伝説で彩られた「元寇」「蒙古襲来」の真相に迫る!神風伝説とフビライの真の意図について解説【後編】:3ページ目
蒙古襲来は「雇用創生」?
1275年9月、幕府の執権北条時宗が元の使者を斬首します。これにフビライが激怒して、2度目の蒙古襲来になりました。
しかしこれも、フビライの本当の目的は他にあったという説があります。
フビライは南宋を征服したものの、降伏したたくさんの南宋の兵士の処分に頭を悩ませていました。兵士として残すと膨大な費用がかかるからで、それに彼らを放置すれば将来的に叛逆されるおそれもありました。
だからといって、兵を辞めさせてしまえば浮浪者や盗賊などになって社会を乱す要因になりかねません。
そこで、フビライが不安因子の彼らに与えた「仕事」が、2度目の蒙古襲来でした。つまり2度目の蒙古襲来はフビライにとっては失業者対策であり、雇用創生の政策でもあったということです。

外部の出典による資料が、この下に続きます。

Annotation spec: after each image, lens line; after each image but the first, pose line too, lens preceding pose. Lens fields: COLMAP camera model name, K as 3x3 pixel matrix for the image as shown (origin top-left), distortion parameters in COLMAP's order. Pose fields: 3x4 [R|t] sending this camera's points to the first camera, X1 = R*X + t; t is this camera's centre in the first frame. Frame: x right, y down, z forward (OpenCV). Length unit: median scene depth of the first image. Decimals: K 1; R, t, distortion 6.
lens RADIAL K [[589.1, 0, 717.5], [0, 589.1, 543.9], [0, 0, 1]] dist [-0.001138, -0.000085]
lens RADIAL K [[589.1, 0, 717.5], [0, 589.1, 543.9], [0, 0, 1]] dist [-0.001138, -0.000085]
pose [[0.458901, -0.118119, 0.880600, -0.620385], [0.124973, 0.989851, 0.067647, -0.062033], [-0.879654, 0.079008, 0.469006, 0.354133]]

実際、弘安の役で日本にやってきた14万の元軍は元・高麗・南宋の兵士による混成軍でしたが、その実態は大半が高麗や南宋の兵士でした。
彼らが乗ってきた軍船も、元が高麗や南宋に造らせた粗製乱造の脆弱なものでした。その結果、船は大風によって簡単に壊滅して多数の兵士が海の底に沈みました。

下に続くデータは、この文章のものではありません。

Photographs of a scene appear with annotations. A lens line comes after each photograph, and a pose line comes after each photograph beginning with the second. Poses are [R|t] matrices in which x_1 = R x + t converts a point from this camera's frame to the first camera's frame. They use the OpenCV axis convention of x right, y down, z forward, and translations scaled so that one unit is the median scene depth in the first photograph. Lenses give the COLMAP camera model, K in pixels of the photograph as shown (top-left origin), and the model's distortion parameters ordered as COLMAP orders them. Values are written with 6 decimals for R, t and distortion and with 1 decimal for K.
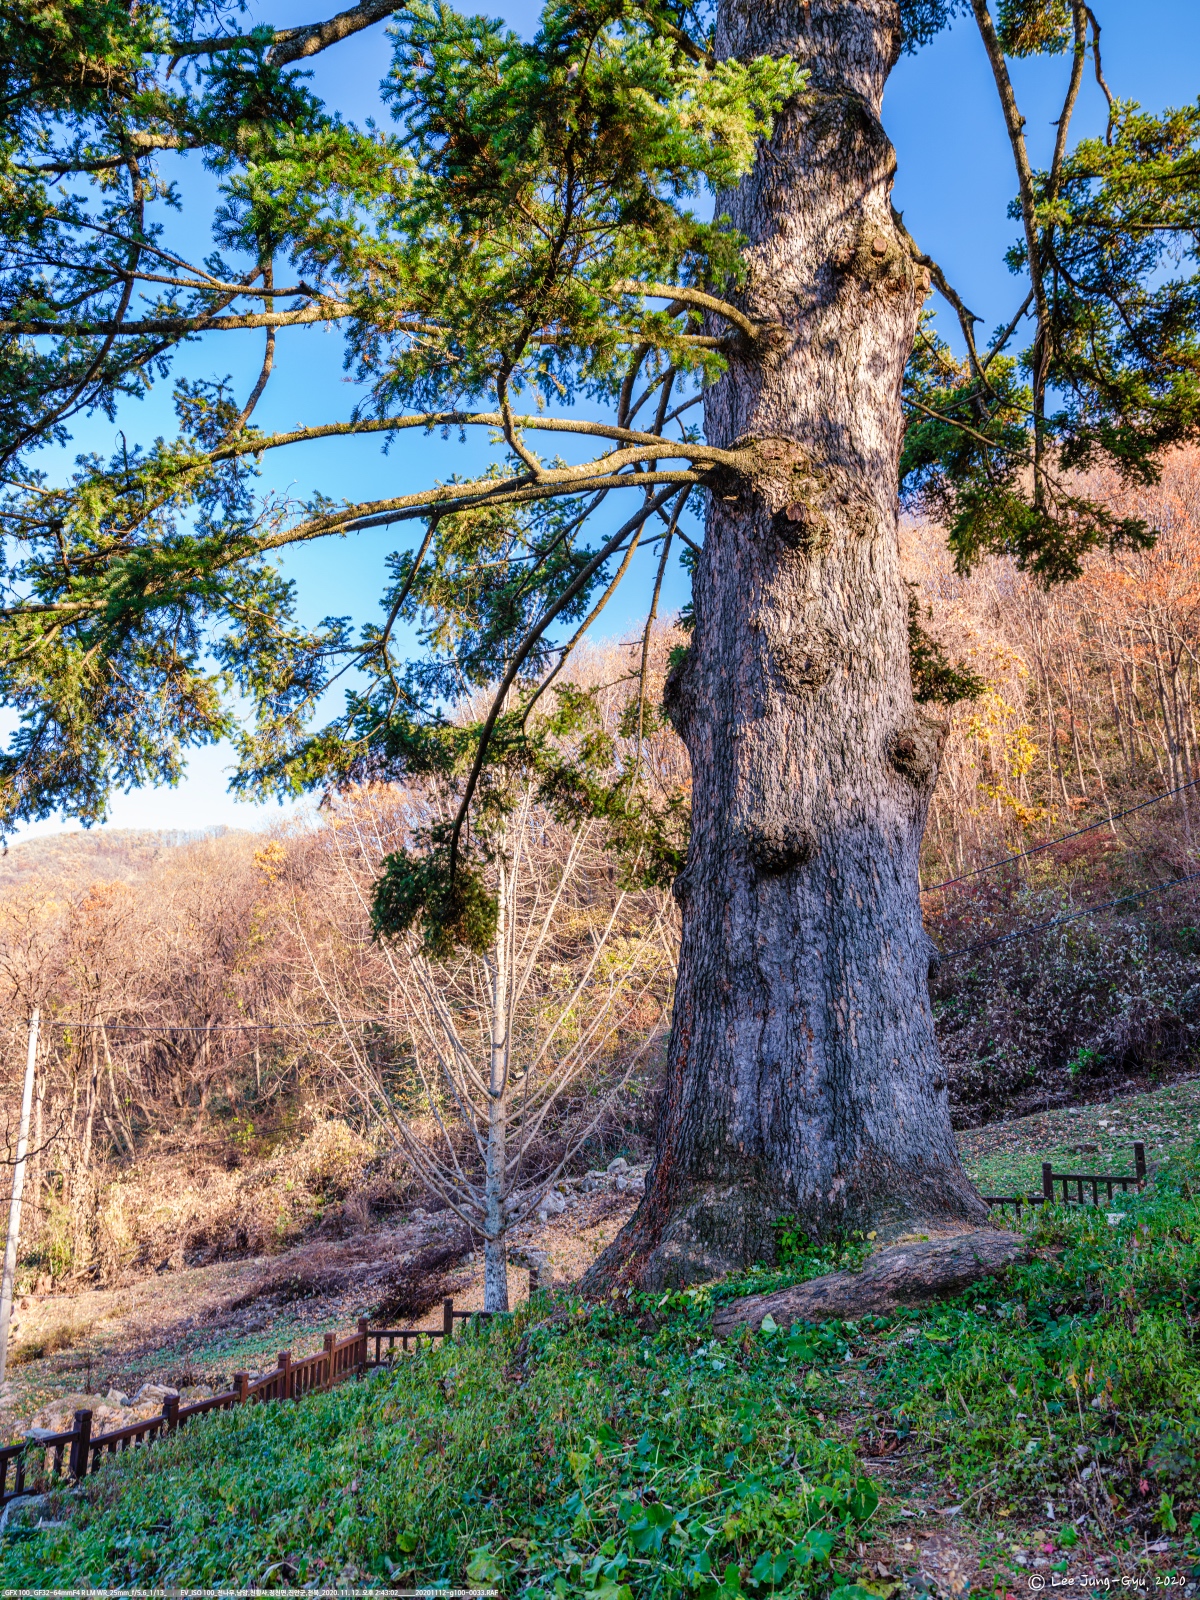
lens RADIAL K [[1228.2, 0, 594.6], [0, 1228.2, 810.7], [0, 0, 1]] dist [-0.002445, -0.003907]
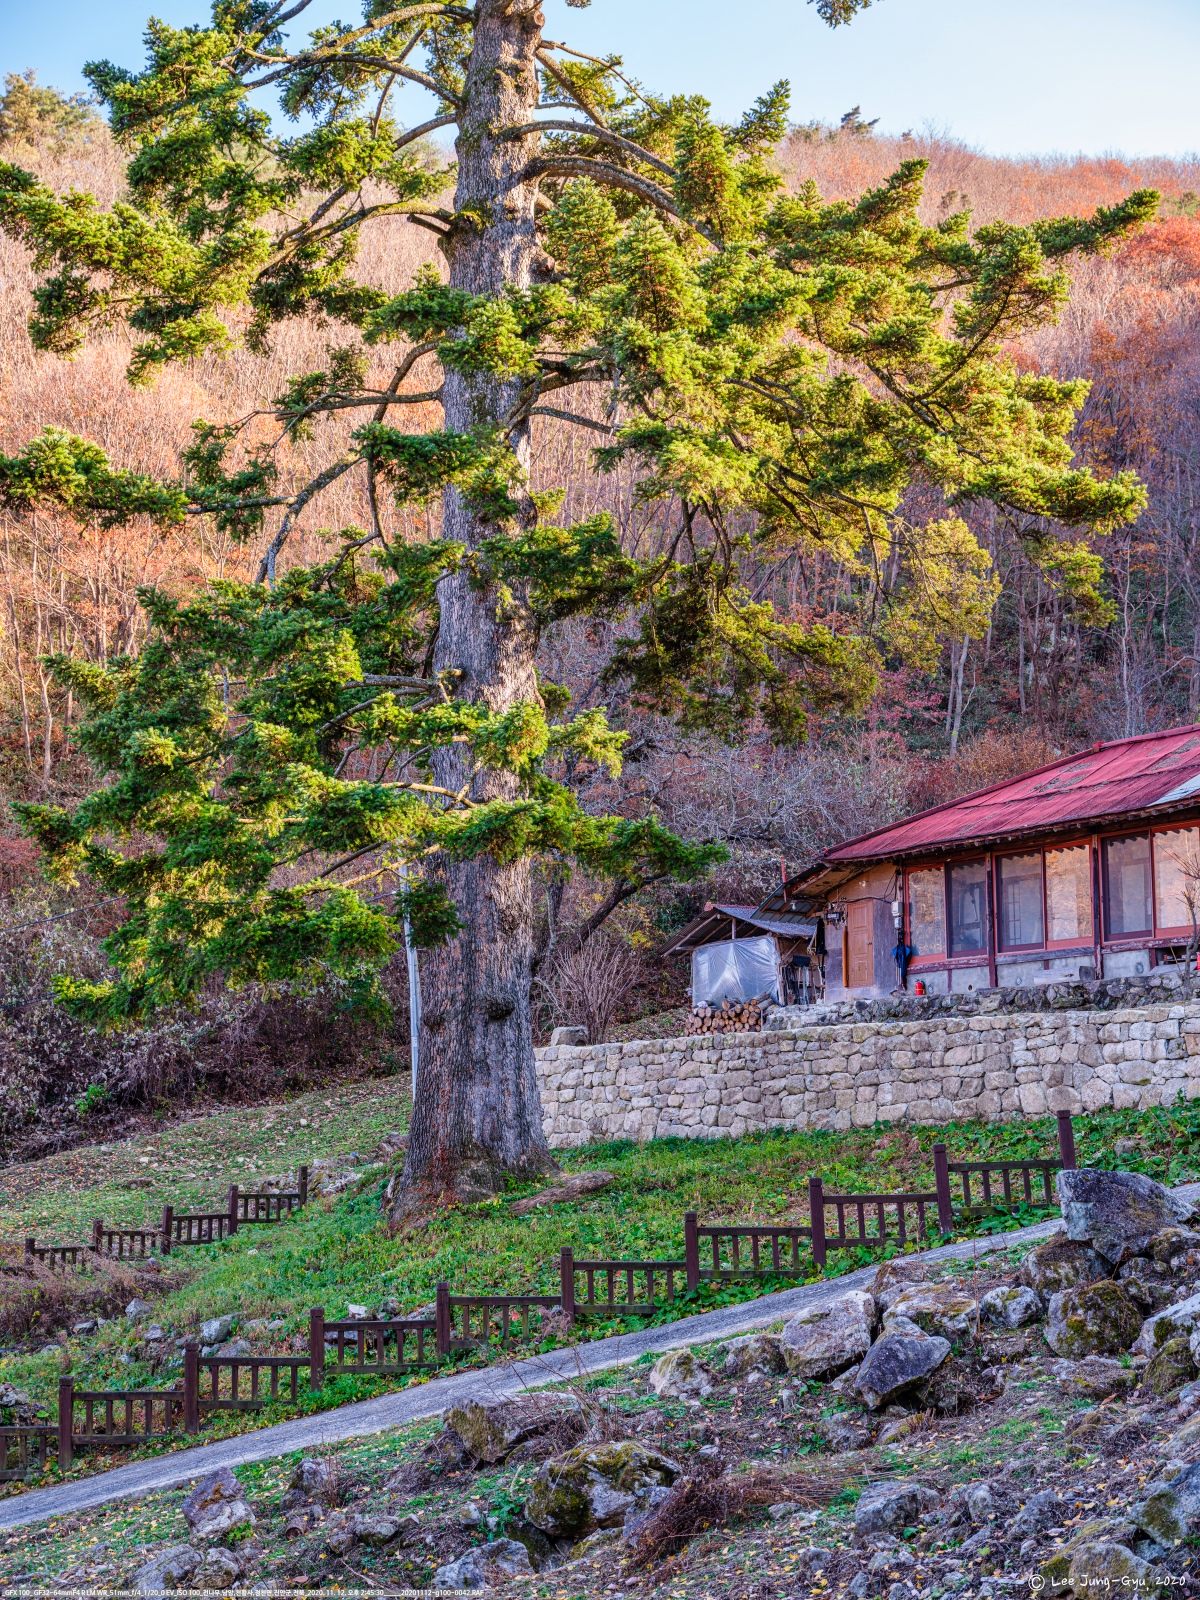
lens RADIAL K [[2331.5, 0, 588.4], [0, 2331.5, 802.6], [0, 0, 1]] dist [0.052024, -0.342063]
pose [[0.658507, 0.094407, 0.746630, -1.121818], [-0.153580, 0.988080, 0.010516, -0.155038], [-0.736738, -0.121592, 0.665156, -0.709504]]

こうして、結果的にはフビライの頭を悩ませていた南宋の兵士の問題も解消したわけです。
こうした視点から見ていくと、2度目の蒙古襲来は日本征服よりも元の内部問題の解決策だったとも考えられます。
私たちが今まで学んできた「元寇」あるいは「蒙古襲来」の実態は、従来のイメージとはかなり異なっていた可能性があるのです。